Find the largest $m$ such that $n^{12}\equiv 1\mod m$ for all $n$ relatively prime to $m$? (using only Euler's totient theorem)

Question

I was able to show that if $(n,72)=1$ then $n^{12}\equiv 1\mod {72}$, and now the second part of this question seeks to find the largest $m$ such that $n^{12}\equiv 1\mod m$ for all $n$ relatively prime to $m$. Based on the first part we must have $m\geq 72$. But I have no idea on how to proceed; any hint would be vastly appreciated. Maybe using Euler's totient function?

Answer 1

We are looking for the largest $m$ whose Carmichael function is $12$.
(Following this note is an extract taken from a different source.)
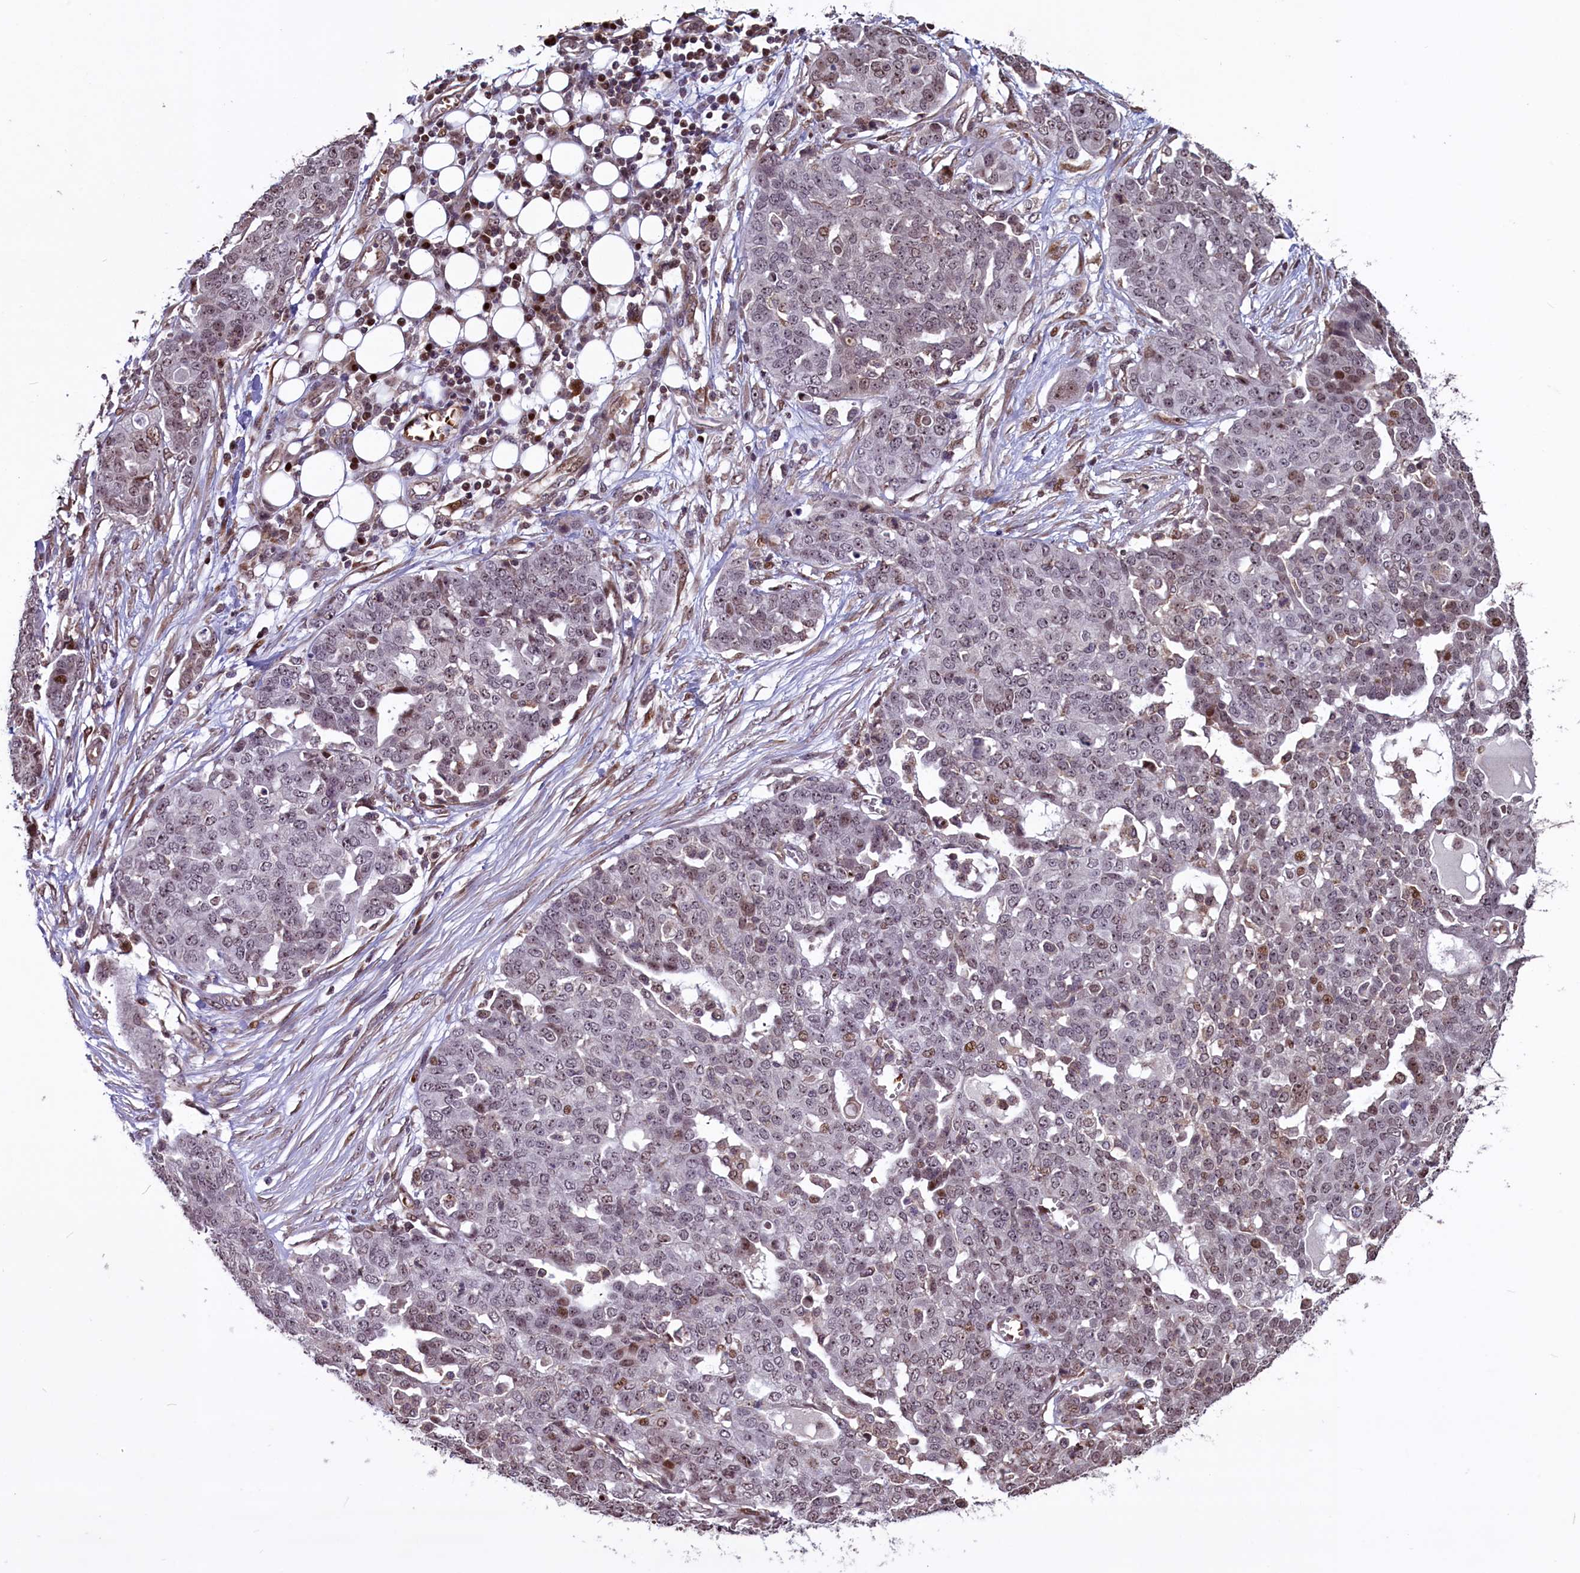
{"staining": {"intensity": "weak", "quantity": "25%-75%", "location": "nuclear"}, "tissue": "ovarian cancer", "cell_type": "Tumor cells", "image_type": "cancer", "snomed": [{"axis": "morphology", "description": "Cystadenocarcinoma, serous, NOS"}, {"axis": "topography", "description": "Soft tissue"}, {"axis": "topography", "description": "Ovary"}], "caption": "A photomicrograph of human serous cystadenocarcinoma (ovarian) stained for a protein reveals weak nuclear brown staining in tumor cells.", "gene": "SHFL", "patient": {"sex": "female", "age": 57}}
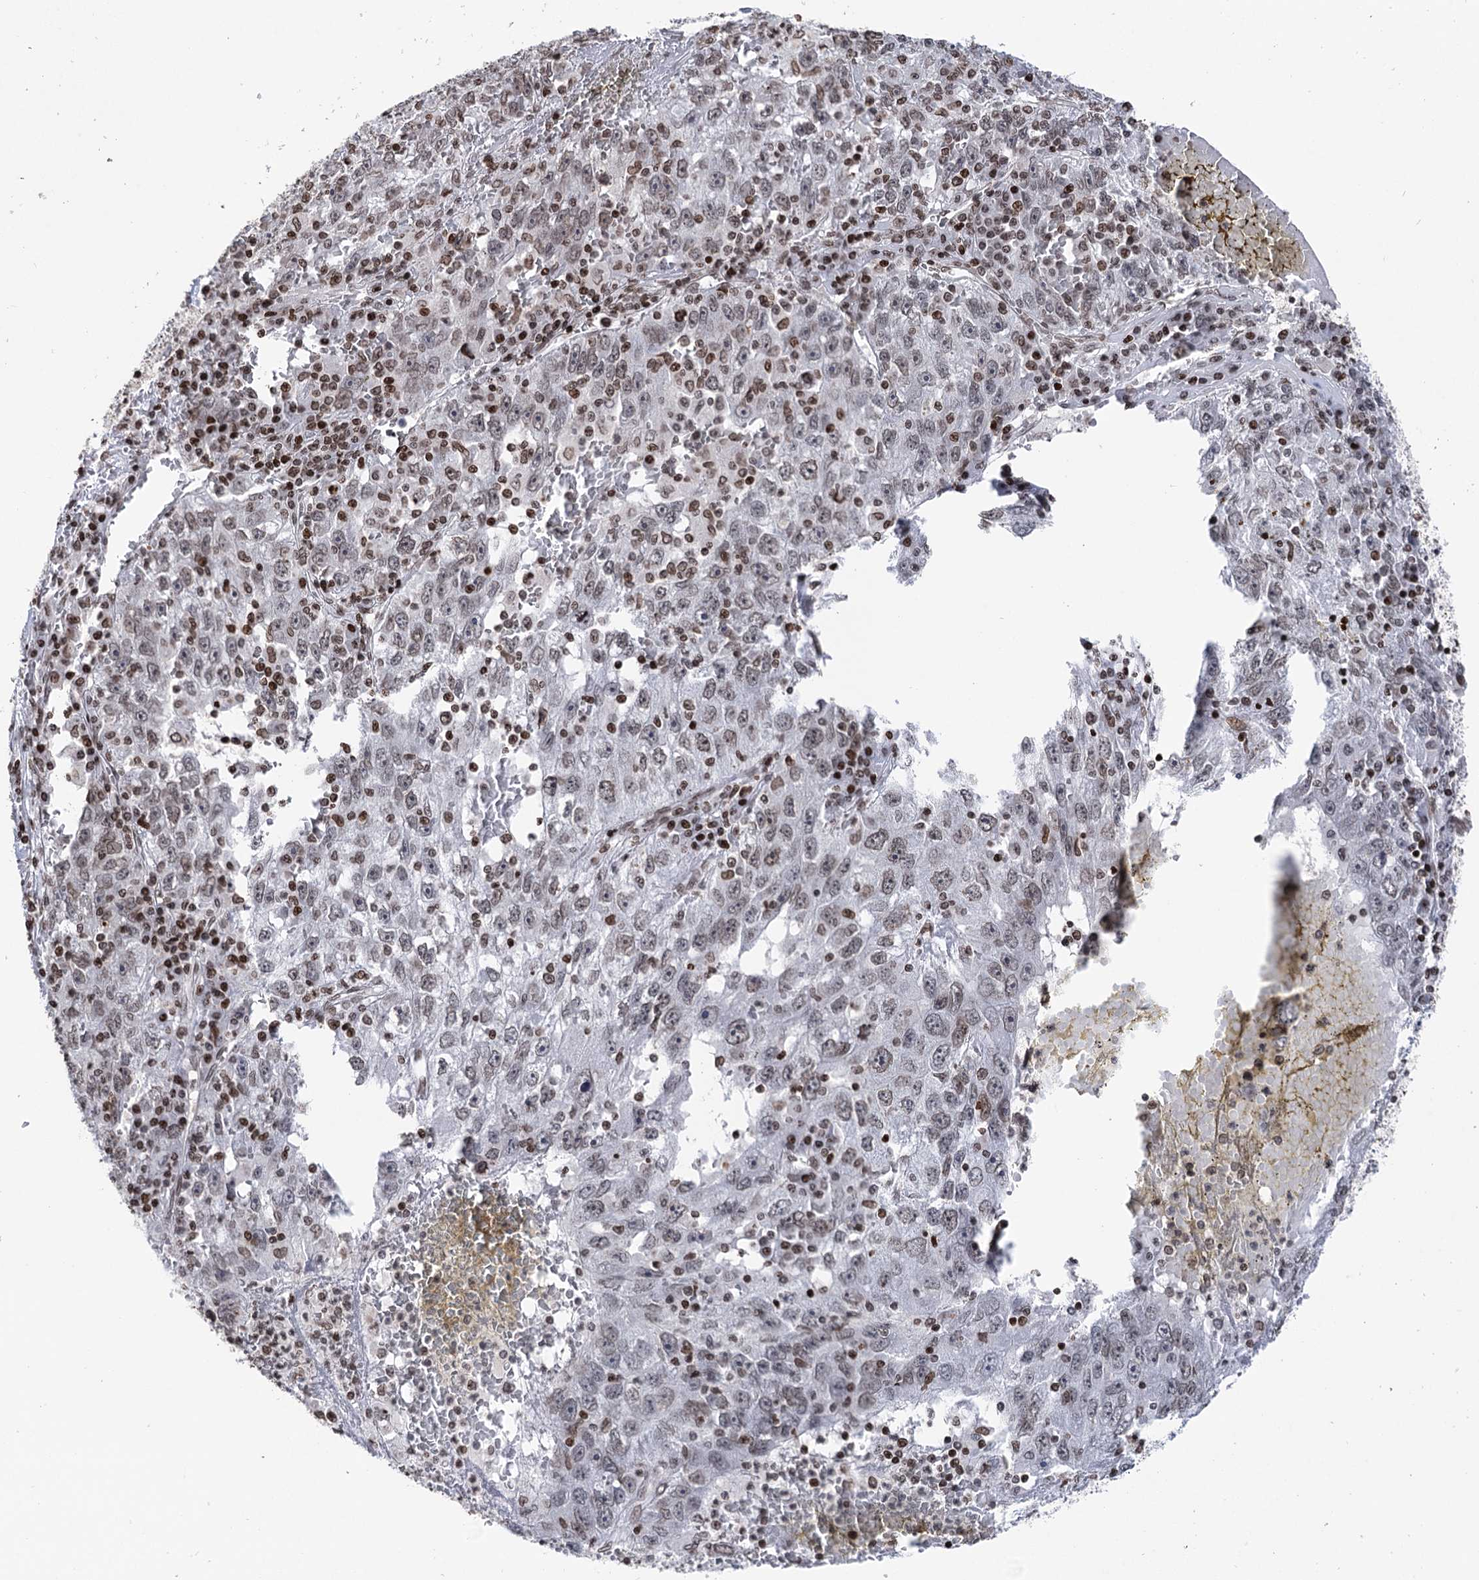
{"staining": {"intensity": "weak", "quantity": "25%-75%", "location": "nuclear"}, "tissue": "liver cancer", "cell_type": "Tumor cells", "image_type": "cancer", "snomed": [{"axis": "morphology", "description": "Carcinoma, Hepatocellular, NOS"}, {"axis": "topography", "description": "Liver"}], "caption": "Immunohistochemistry (IHC) (DAB) staining of liver cancer reveals weak nuclear protein staining in about 25%-75% of tumor cells. Nuclei are stained in blue.", "gene": "CCDC77", "patient": {"sex": "male", "age": 49}}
The Carmichael function of $m$ is the least common multiple

of the Carmichael function of the prime powers that are factors of $m$.

The Carmichael function of $p^k$ is $\phi(p^k)$ for $p$ odd or $p^k\in\{2,4\},$

and it is $\dfrac{\phi(2^k)}2$ for $p=2$ and $k\ge3$, where $\phi$ is Euler's totient function.

The Carmichael function divides $12$ for $m=16$, $m=9$, $m=5$, $m=7$, and $m=13$,

and not for any higher prime powers.

Therefore, the largest $m$ is $16\times9\times5\times7\times13=65520$.

Answer 2

just an idea

For each $ n $ relatively prime to $ m $, Euler's theorem allows us to write

$$n^{\phi(m)} \equiv 1 \mod m$$

So, you can look for the largest $ m $ such that $$\phi(m)=12$$